Vorwort aus dem Katalog 2007

Das Träumen

„Falls sie je einer gefragt hätte, und sie, was unwahrscheinlicher war, je eine Antwort gegeben hätte, was sie für das Schönste hielte, womit sie sich am liebsten die Zeit vertrieb, was ihr Traum war, was ihr Wunsch und ihr Ziel in ihrem Leben, dann hätte sie mit verschlafener Begeisterung sagen müssen: Nichts als schlafen'“- Und es ging ihr nicht um den nächtlichen, den Gesundungs- und Erholungsschlaf, so könnte man mit Blick auf die Gemälde von Isabelle Roth diese Sätze aus einer Novelle Ingeborg Bachmann ergänzen, sondern es ging ihr um Schlafen als Lebensform.

Sie pflegte eine schlafwandlerische Existenz, die den Tagtraum in einen ewigen, träumerischen Zustand übergehen ließ, der sie durchs Leben schweben liess- mit geschlossenen Augen und lächelndem Gesicht…. Denn die Luft, die sie umgab, war transparent und weich. Blau oder grün mit roten und gelben Sonnenflecken verbreitete sie angenehme Kühle und trug unsere Freundin von Traum zu Traum. Manchmal handelte dieser Traum von einem riesigen Fisch, auf dem sie die Zeit vergaß, ja, sogar an ihr vorbeiglitt ohne auf den geringsten Widerstand zu stoßen.
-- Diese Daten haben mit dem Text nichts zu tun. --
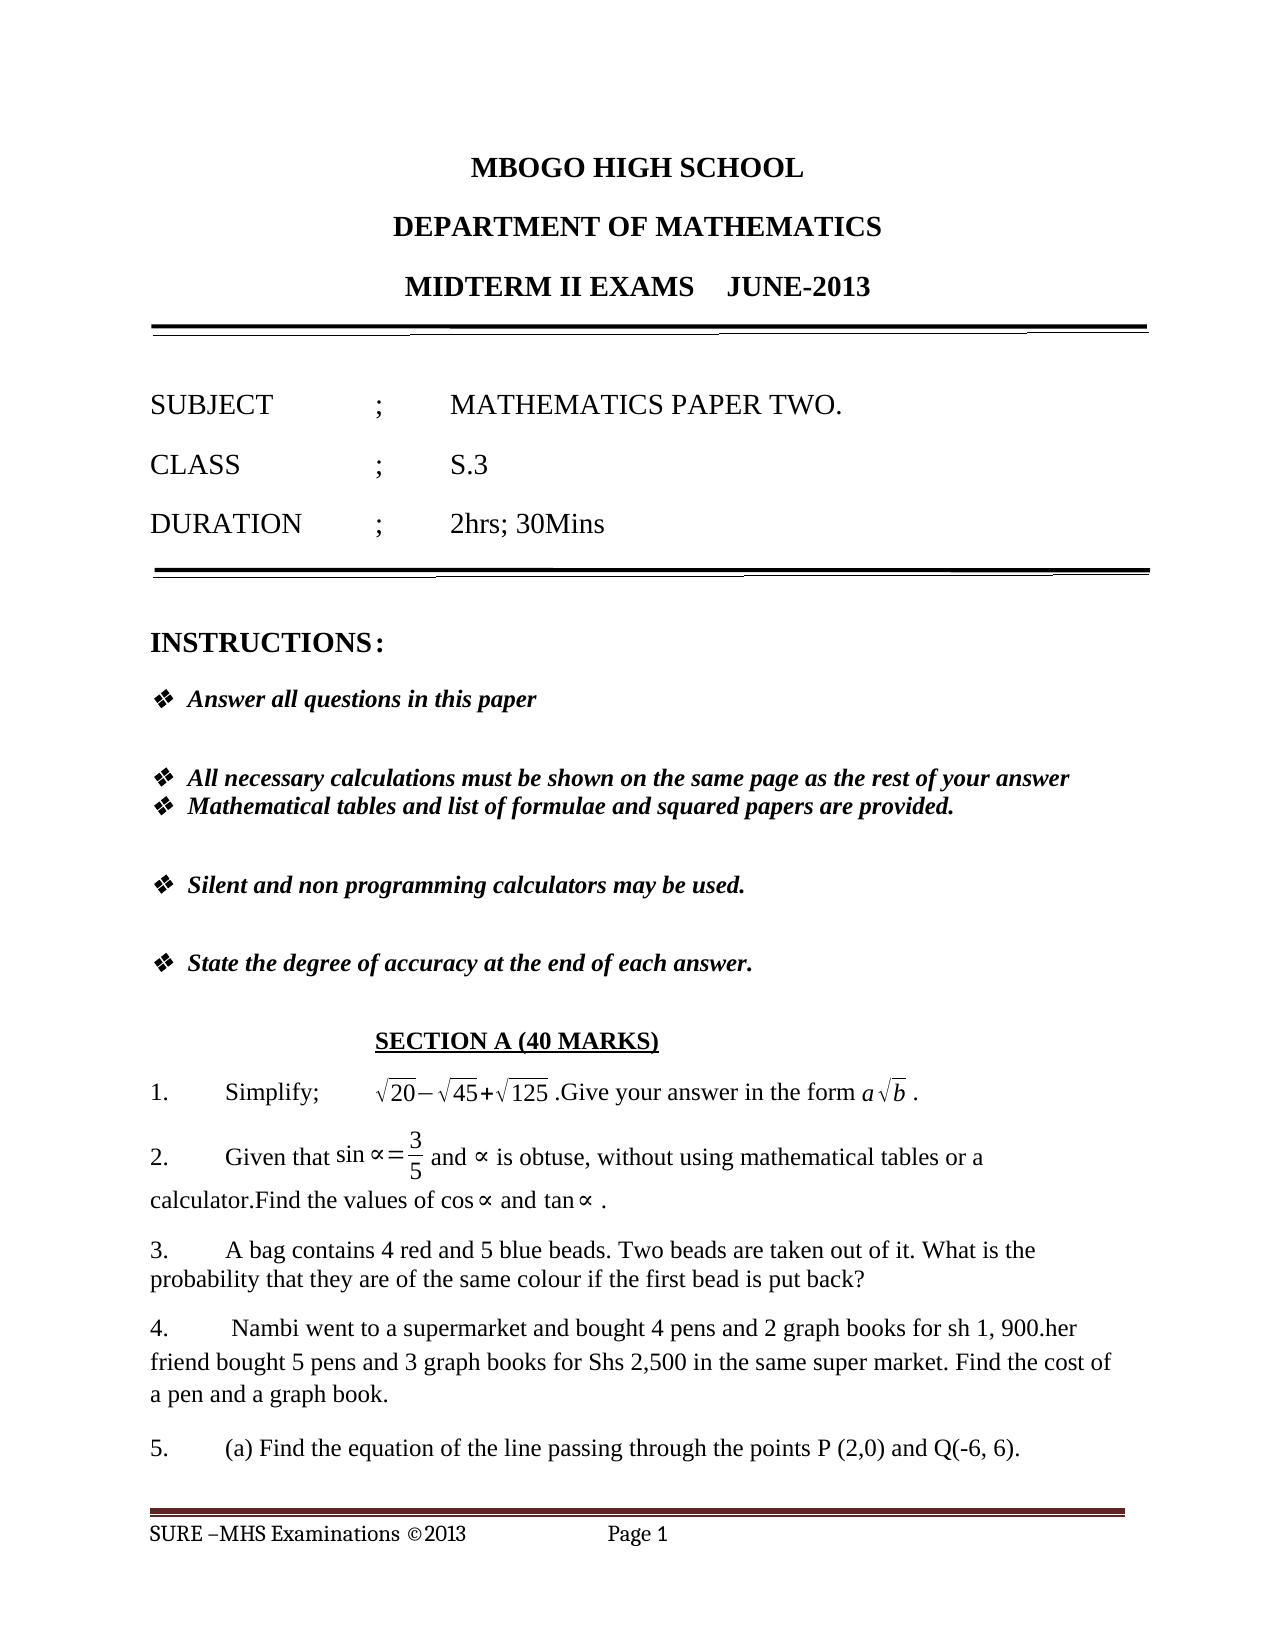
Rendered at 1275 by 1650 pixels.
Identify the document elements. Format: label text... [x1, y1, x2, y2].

list State the degree of accuracy at the end of each answer. [150, 948, 1125, 977]
list All necessary calculations must be shown on the same page as the rest of your answer [150, 763, 1125, 791]
text MIDTERM II EXAMS JUNE-2013 [150, 269, 1125, 302]
text INSTRUCTIONS : [150, 625, 1125, 658]
text DURATION ; 2hrs; 30Mins [150, 506, 1125, 540]
text 5. (a) Find the equation of the line passing through the points P (2,0) and Q(-6, 6). [150, 1433, 1125, 1462]
text 2. Given that and is obtuse, without using mathematical tables or a calculator.Find the values of and . [150, 1127, 1125, 1214]
list Silent and non programming calculators may be used. [150, 870, 1125, 898]
text 1. Simplify; .Give your answer in the form . [150, 1076, 1125, 1106]
text MBOGO HIGH SCHOOL [150, 150, 1125, 183]
text SUBJECT ; MATHEMATICS PAPER TWO. [150, 387, 1125, 421]
text CLASS ; S.3 [150, 447, 1125, 480]
text 3. A bag contains 4 red and 5 blue beads. Two beads are taken out of it. What is the probability that they are of the same colour if the first bead is put back? [150, 1235, 1125, 1293]
text DEPARTMENT OF MATHEMATICS [150, 209, 1125, 243]
text SECTION A (40 MARKS) [300, 1026, 1125, 1055]
list Answer all questions in this paper [150, 684, 1125, 713]
list Mathematical tables and list of formulae and squared papers are provided. [150, 791, 1125, 820]
text 4. Nambi went to a supermarket and bought 4 pens and 2 graph books for sh 1, 900.her friend bought 5 pens and 3 graph books for Shs 2,500 in the same super market. Find the cost of a pen and a graph book. [150, 1313, 1125, 1408]
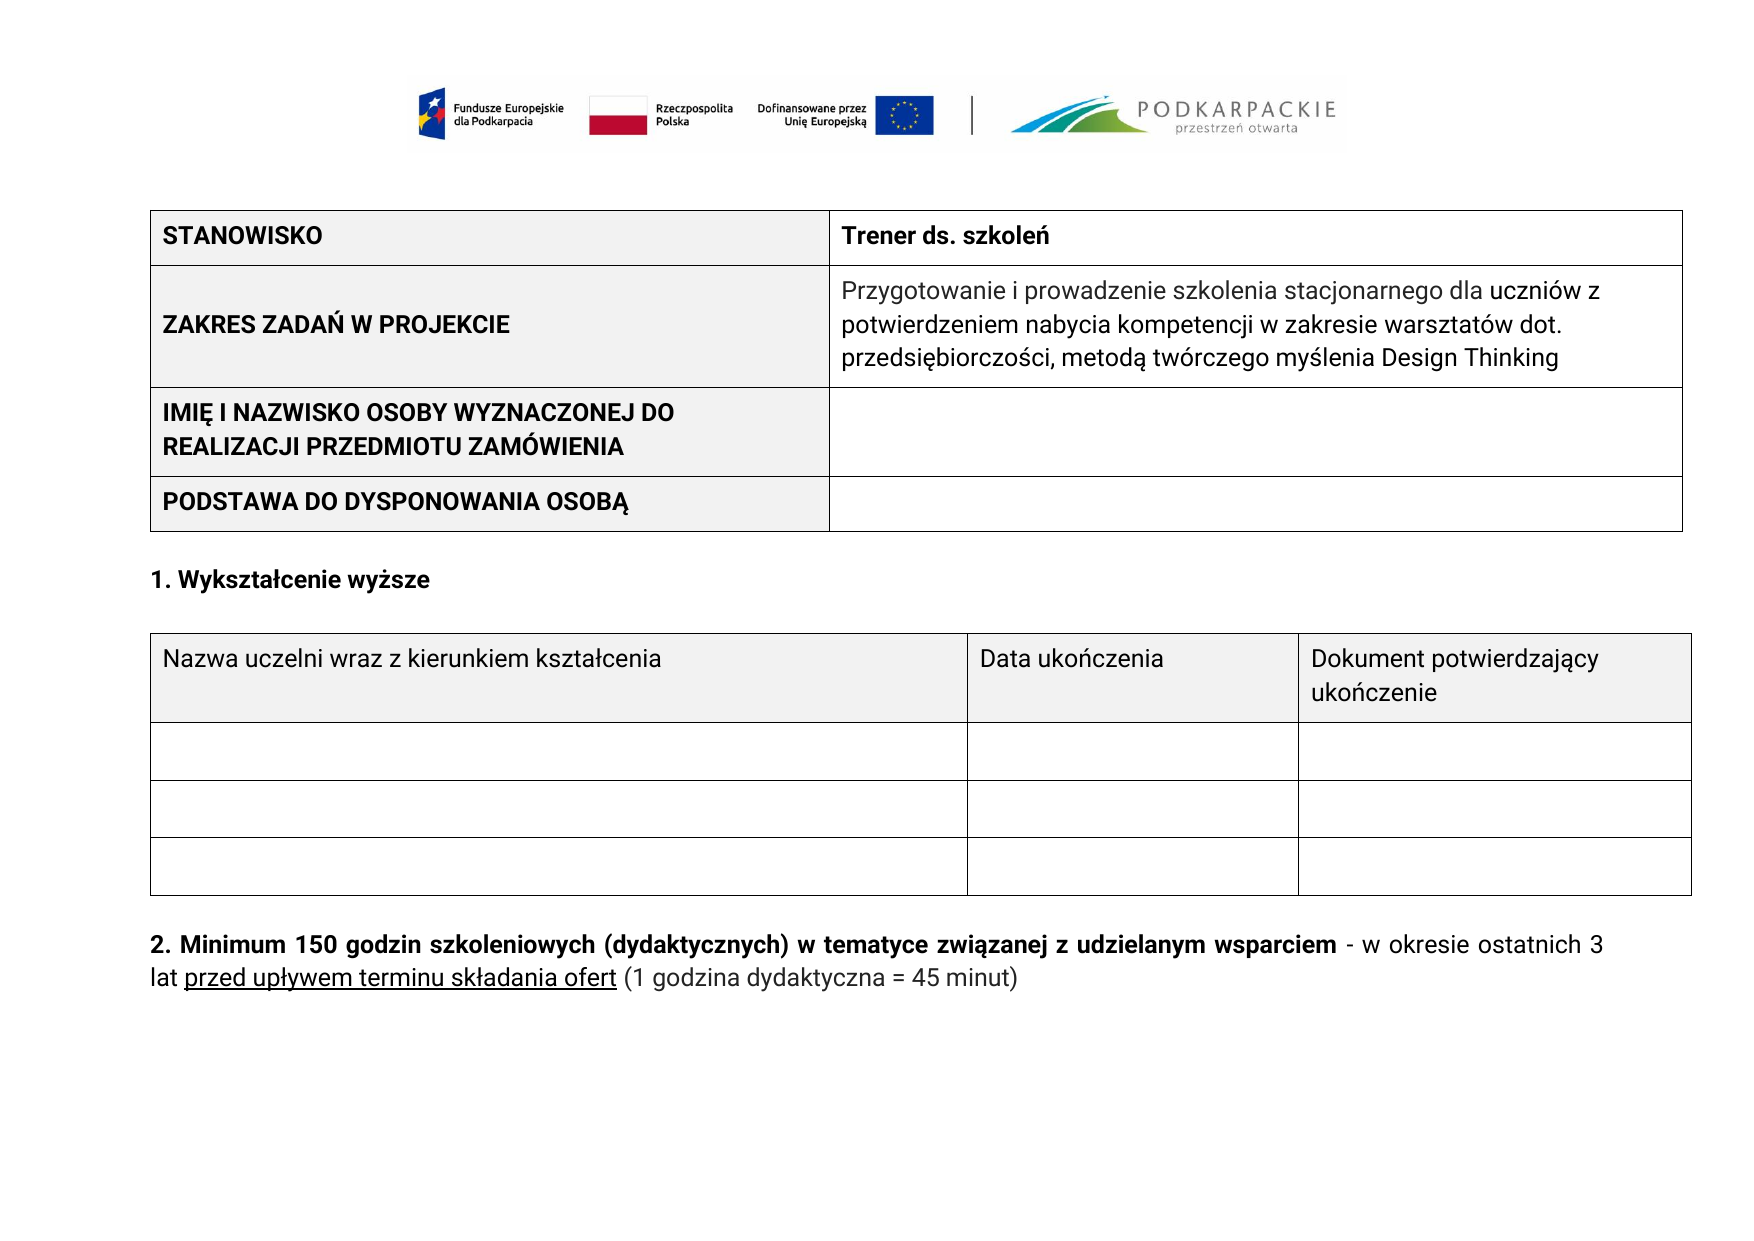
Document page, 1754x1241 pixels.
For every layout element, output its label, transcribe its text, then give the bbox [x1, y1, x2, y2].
So verging die Zeit- oder vielmehr, so verharrte sie in der Zeit, denn es war ein Paradies, ein archaischer, gänzlich sorgloser Zustand, in dem sie lebte, wieder zu finden nur auf einigen frühen Bildern von Matisse wie ‘Der Tanz’ oder ‘Die Musik’. Man sah hier Verwandte von ihr, die sich wie sie von der Erdenschwere der Existenz befreit hatten. Ebenso heiter wie unbeschwert und unschuldig nackt tanzten sie einen Reigen oder lauschten den Tönen der Musik, de sie, am Boden kauernd, einfachen Hirtenflöten und einer kleinen Geige entlockten.

Es waren allerdings entfernte Verwandte, denn sie selbst lebte in einem Matriarchat, in einer Welt der Rundung und der Ruhe, in die keine Aufregung drang, keine Hast und keine Eile, keine Angst und keine Anstrengung – und schon gar kein männliches Wesen. Wie von jeher trugen ihre Freundinnen und sie stets die gleichen schönen Kleider, die ihre kräftigen Körper eng umspannten, ohne sie einzuengen und die zeitlos waren wie die Draperien griechischer Standbilder.

Diese schönen Kleider leuchteten in Rot und Gelb, Grün oder Violett und weiteten sich mancher über ihren Körper hinausgehenden Fa rbflache, zu einer Farbinsel, so dass sie in einer schützenden Aura lebte. Überhaupt waren die Grenzen zwischen ihr und der Außenwelt schwimmend und die Umrisse durchlässig und doppeldeutig. Sollte es hinter der sichtbaren und fassbaren Existenz noch eine andere Welt geben, etwas, das hinter der ersten, vergleichsweise klaren Erscheinung der Dinge nur undeutlich zu erkennen war?

Manchmal sah sie hinter den transparenten Schichten, die sie von dieser anderen Welt trennten, Dinge vorüberschweben, banale Gegenstände, wie Kuchen oder Kaffeetassen, Gläser, eine Kanne. Schließlich schien das gesamte Inventar der Küche, in der sie die meiste Zeit verbrachte, in Bewegung zu geraten und schwerelos durch die Luft zu gleiten und sie selbst in ihrem traumwandlerischen Zustand zu bestärken.

Übrigens war auch ihre Musik nicht die wirkliche, deren Melodie und Rhythmus man kannte und mitsummte. Nein, es waren andere, fremde Klänge, die von weit her zu kommen schienen. Und dennoch spielten sie und ihre Freundinnen voller Hingabe und Ernsthaftigkeit.

So waren die eigentlich unwichtigen Dinge in ihrer Welt die einzigen von Bedeutung und das Wichtigste in ihrer Existenz: Das Spielen, das Träumen, das Schlafen, das Reden.. Manchem mochten diese Zustände skurril anmuten, absurd vielleicht, realitätsfern. Aber, sollte nicht ge rade die Kunst und damit ihr Reich – ein Refugium von der Realität sein ,,eine Erholung für das Gehirn, so etwas wie ein guter Lehnstuhl, in dem man sich von physischen Anstrengungen erholen kann“?